------ ФРАГМЕНТ ТЕКСТА ------
Роль преображающего инструмента в викторианской жизни, особенно в ботанике, играло стекло, и это предвосхитила и призма Ньютона, и герметичный колпак с мятой, при помощи которого Джозеф Пристли раскрывал тайны фотосинтеза[147]. Стекло обладает свойствами, словно нарочно придуманными, чтобы соответствовать настроениям эпохи. Оно способствует пытливости и восприимчивости ума, поощряет честолюбие и глубокий консерватизм. Из стекла можно сделать и окно, и ограду. Оно дает возможность и собирать частные коллекции, и заниматься благотворительностью, распределяя блага, оно размывает преграды между капиталистическим предпринимательством и общественным опытом. Его прозрачность говорит о том, что в эпоху колониальной экспансии и научных открытий не остается ничего непознаваемого. Если речь идет о растениях, стекло и оберегает, и стимулирует, ограждает от холода и набегов паразитов, однако неизменно пропускает свет – вездесущую викторианскую метафору духовного и мирского знания. Но есть у него и непосредственная, практическая функция – стать декорацией для эффектного зрелища, настоящего спектакля. Так называемый «Ящик Уорда» стал прототипом возникших вскоре колоссальных ботанических театров – стеклянных аркад XIX века.
Натаниэль Уорд был врачом и работал в Уайтчепеле, очень бедном и запущенном районе восточного Лондона[148]. По долгу службы его тревожила неизбывно мрачная, безжизненная атмосфера мегаполиса и влияние загрязненного воздуха на здоровье пациентов. Кроме того, доктор Уорд был энтомологом-любителем и осенью 1829 года поместил куколку бабочки-бражника под герметичный стеклянный колпак, чтобы посмотреть, сможет ли она там перезимовать. Наступила весна, бабочка не вылупилась, однако под колпаком оказалось два живых организма, которым вроде бы неоткуда было взяться. Из комочка влажной земли, случайно попавшего под колпак вместе с куколкой, проросла травинка и побег мужского экземпляра папоротника. Доктор Уорд всю зиму не поливал их и вообще не уделял им никакого внимания. Он стал свидетелем явления, которое уже наблюдал Пристли: растения, помещенные в воздухонепроницаемый стеклянный сосуд, способны поддерживать самодостаточное существование. На солнце из листьев испаряется вода, которая конденсируется на стекле и капает вниз, где ее снова впитывают корни. Днем листья выделяют кислород, а ночью поглощают. Это замкнутая система, ограниченная лишь количеством питательных веществ в почве.
------
СПИСОК ЗАДАНИЙ:
1. В каком районе Лондона работал врачом Натаниэль Уорд, согласно отрывку о стекле?
2. Пожалуйста, напишите продолжение отрывка о стекле, начиная сразу после его последнего предложения.
------ ИСХОДНЫЕ СТРОКИ ------
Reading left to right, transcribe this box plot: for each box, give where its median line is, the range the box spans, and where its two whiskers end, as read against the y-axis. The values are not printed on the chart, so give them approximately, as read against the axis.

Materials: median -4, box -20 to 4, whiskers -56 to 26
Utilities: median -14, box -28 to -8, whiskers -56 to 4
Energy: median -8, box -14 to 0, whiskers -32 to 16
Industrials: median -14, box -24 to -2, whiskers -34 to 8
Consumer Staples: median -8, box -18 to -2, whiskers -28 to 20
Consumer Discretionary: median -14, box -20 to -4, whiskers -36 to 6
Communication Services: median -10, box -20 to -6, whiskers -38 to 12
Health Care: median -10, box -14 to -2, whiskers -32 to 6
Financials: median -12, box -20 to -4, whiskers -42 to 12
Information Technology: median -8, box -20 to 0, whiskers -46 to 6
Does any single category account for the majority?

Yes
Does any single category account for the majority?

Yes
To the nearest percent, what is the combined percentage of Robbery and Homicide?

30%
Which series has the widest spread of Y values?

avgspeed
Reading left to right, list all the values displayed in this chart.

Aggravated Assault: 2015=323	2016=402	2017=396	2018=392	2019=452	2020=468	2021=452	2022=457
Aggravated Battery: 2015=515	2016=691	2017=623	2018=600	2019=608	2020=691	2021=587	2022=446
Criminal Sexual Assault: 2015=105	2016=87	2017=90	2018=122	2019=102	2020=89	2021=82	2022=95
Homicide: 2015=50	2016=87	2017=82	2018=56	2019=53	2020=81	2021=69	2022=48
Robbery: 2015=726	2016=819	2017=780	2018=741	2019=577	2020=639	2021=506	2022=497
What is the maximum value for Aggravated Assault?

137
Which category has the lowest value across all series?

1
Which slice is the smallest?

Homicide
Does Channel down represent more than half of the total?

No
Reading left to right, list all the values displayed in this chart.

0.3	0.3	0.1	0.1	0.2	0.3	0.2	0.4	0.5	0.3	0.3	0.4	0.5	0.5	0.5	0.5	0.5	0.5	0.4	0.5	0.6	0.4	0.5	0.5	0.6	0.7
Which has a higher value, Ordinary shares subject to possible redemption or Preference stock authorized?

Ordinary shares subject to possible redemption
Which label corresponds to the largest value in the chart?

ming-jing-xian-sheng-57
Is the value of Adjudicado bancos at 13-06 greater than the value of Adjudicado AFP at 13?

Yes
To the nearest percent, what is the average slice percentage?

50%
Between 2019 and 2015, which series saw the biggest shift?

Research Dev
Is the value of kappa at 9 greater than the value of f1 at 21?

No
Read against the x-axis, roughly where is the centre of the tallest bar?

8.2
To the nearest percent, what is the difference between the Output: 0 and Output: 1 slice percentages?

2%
------
РЕШЁННЫЕ ЗАДАНИЯ:
1. В Уайтчепеле, очень бедном и запущенном районе восточного Лондона.

2.
Казалось бы, происходящее под колпаком не должно было удивить Уорда. Однако, хотя Пристли уже открыл отдельные звенья газообмена и фотосинтеза в листьях, его открытие осталось в пределах химии и еще полвека не влияло на ботаническую мысль, несмотря на то, что и до Уорда проводились опыты с миниатюрными оранжереями, впрочем, забытые. Примерно в 1825 году шотландский ботаник А. Маконохи задался вопросом, не могут ли растения, привыкшие к тени, прекрасно жить в замкнутом пространстве, если атмосфера будет влажной. Он ставил опыты с экзотическими папоротниками и плаунами, которые брал в Ботаническом саду Глазго и сажал в торф в круглом аквариуме. Результаты были такие впечатляющие, что Маконохи заказал особый стеклянный ящик, в котором растил не только папоротники, но и кактусы и орхидеи. Однако обнародовал он свои открытия лишь в 1839 году, а к этому времени Уорд уже добился известности.